The contrast-enhanced T1-w image reveals the typical ring-enhancement (a), whereas the susceptibility weighted image shows intratumoral SBS in the temporal lesion and in the right part of the corpus callosum (c). Corresponding SBS on the susceptibility map (d) are hyperintense, indicating blood products as the biophysical source of the intratumoral SBS. The contrast-enhanced CT image (b), displaying a comparable section, proves these findings because no calcifications can be identified as possible sources of the tumor-related SBS. A single slice of the high-resolution 7 T GRE magnitude data and the corresponding susceptibility map are displayed in (e) and (f), respectively. Since the 7 T data were acquired 10 days after the routine MRI, biopsy of the right temporal lesion had been performed in the meantime.
Figure 5
Figure 5. Images of a 49 year-old man with a glioblastoma with an oligodendroglial component after radiochemotherapy.

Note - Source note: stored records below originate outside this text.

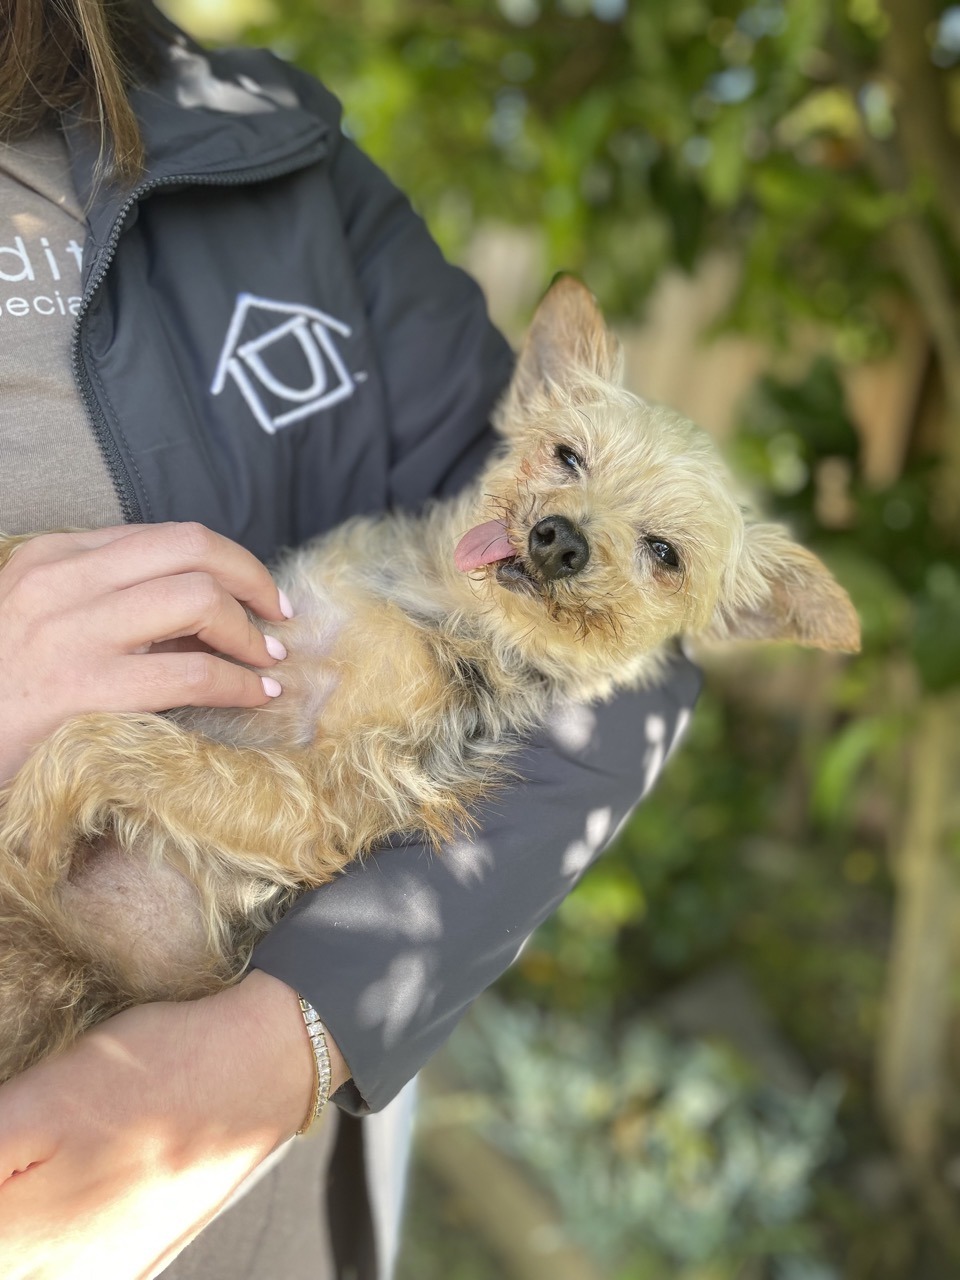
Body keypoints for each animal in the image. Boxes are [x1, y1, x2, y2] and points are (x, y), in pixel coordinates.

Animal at [0, 277, 865, 1080]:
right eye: (568, 455)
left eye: (665, 554)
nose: (559, 539)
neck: (441, 606)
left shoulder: (315, 799)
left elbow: (120, 746)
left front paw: (26, 828)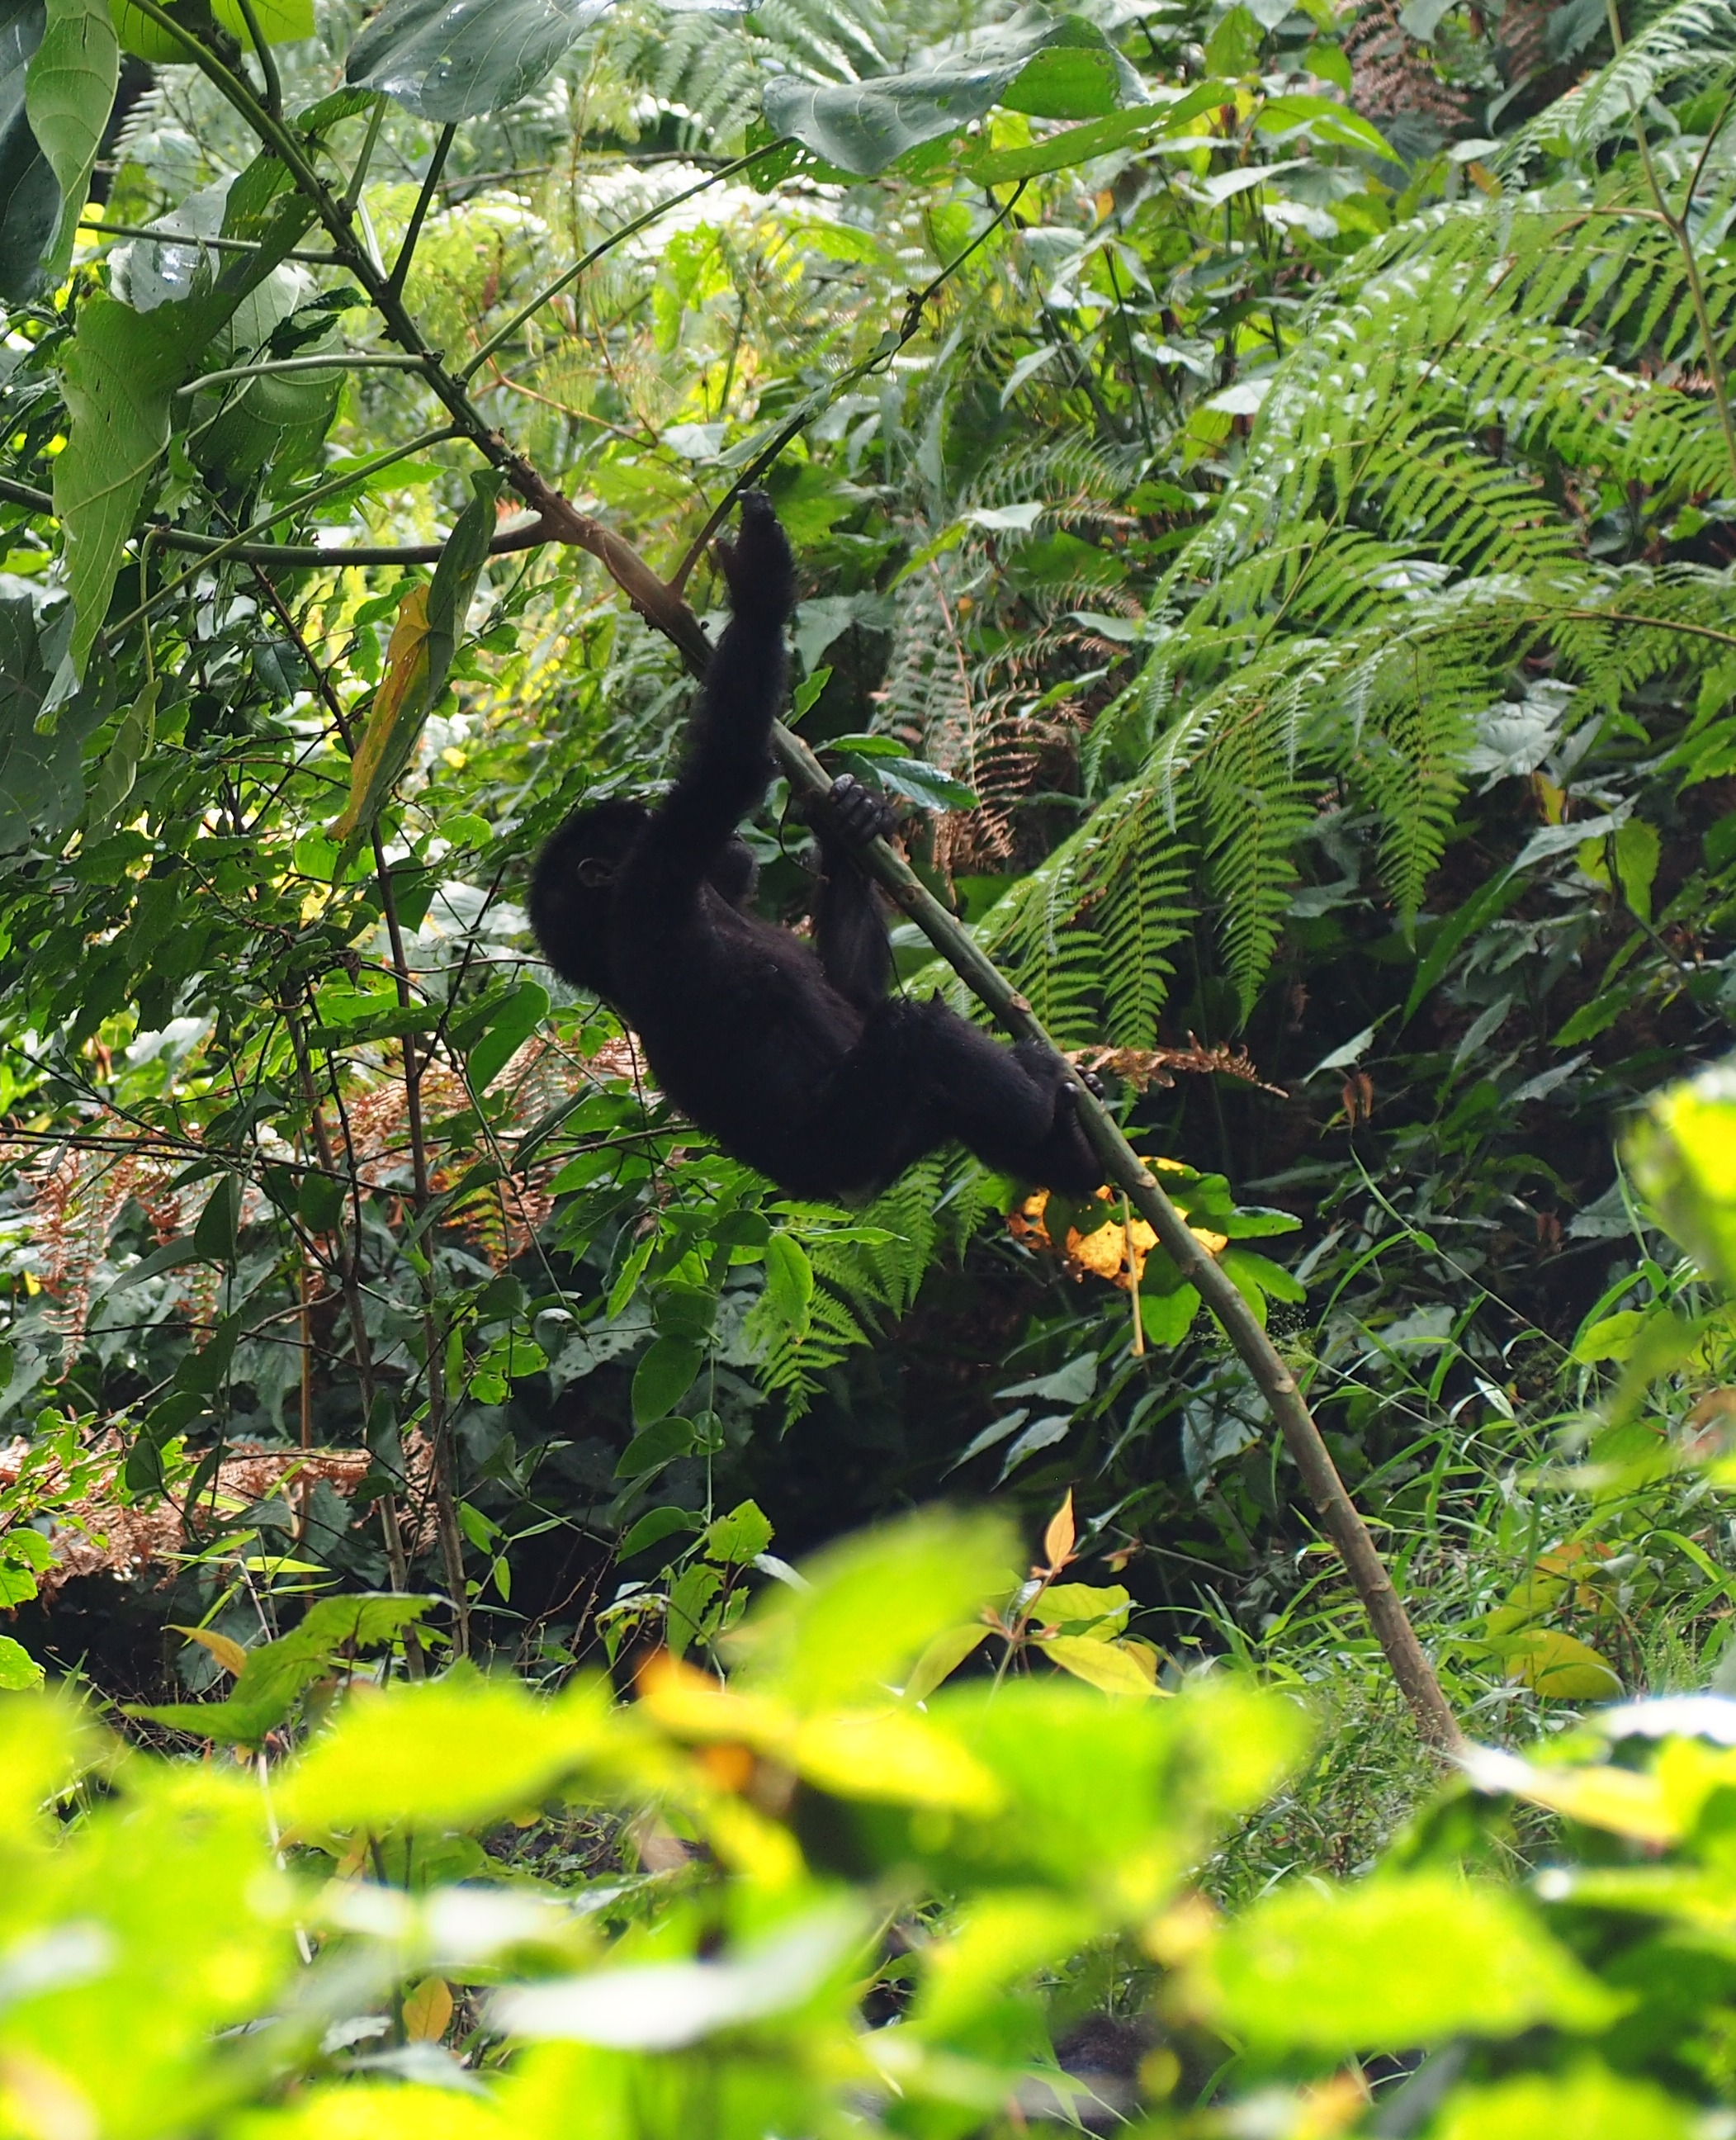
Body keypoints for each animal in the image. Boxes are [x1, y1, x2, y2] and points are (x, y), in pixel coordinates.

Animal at [529, 494, 1103, 1204]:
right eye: (639, 821)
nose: (738, 847)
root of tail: (842, 1191)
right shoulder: (657, 875)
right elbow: (728, 766)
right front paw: (758, 582)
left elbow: (848, 988)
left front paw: (852, 821)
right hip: (859, 1131)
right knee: (921, 1035)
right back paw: (1047, 1102)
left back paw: (1073, 1151)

The contrast-enhanced T1-w and FLAIR images are presented in (a) and (b), respectively. SBS, indicated by the arrow and arrow head, are discernable on the SW image (c). The corresponding susceptibility map in (d) clearly suggests that these SBS are likely produced by calcium deposits (arrow) and blood products (arrow head).
Figure 6
Figure 6. Images of two patients who were treated with bevacizumab after completion of radiochemotherapy.
Images of a 42 year old man with a glioblastoma in the right occipital lobe (patient B1), who was treated with 12 cycles of bevacizumab after completion of radiochemotherapy are presented in the upper part (a–e). The lower part (f–j) reveals images of a 46 year old man with a glioblastoma in the frontal lobe (patient B2), who was treated with 5 cycles of bevacizumab. T1-weighted images before (a,f) and after contrast agent administration (b,g), FLAIR images (c,h), SW images (d,i) and susceptibility maps (e,j) are presented for each patient. The patient in the upper part represents SBS that only correlate with hyperintense areas on the susceptibility maps (arrow heads), whereas the patient in the lower part reveals additional calcifications indicated by hypointense correlates of SBS on susceptibility maps (arrows).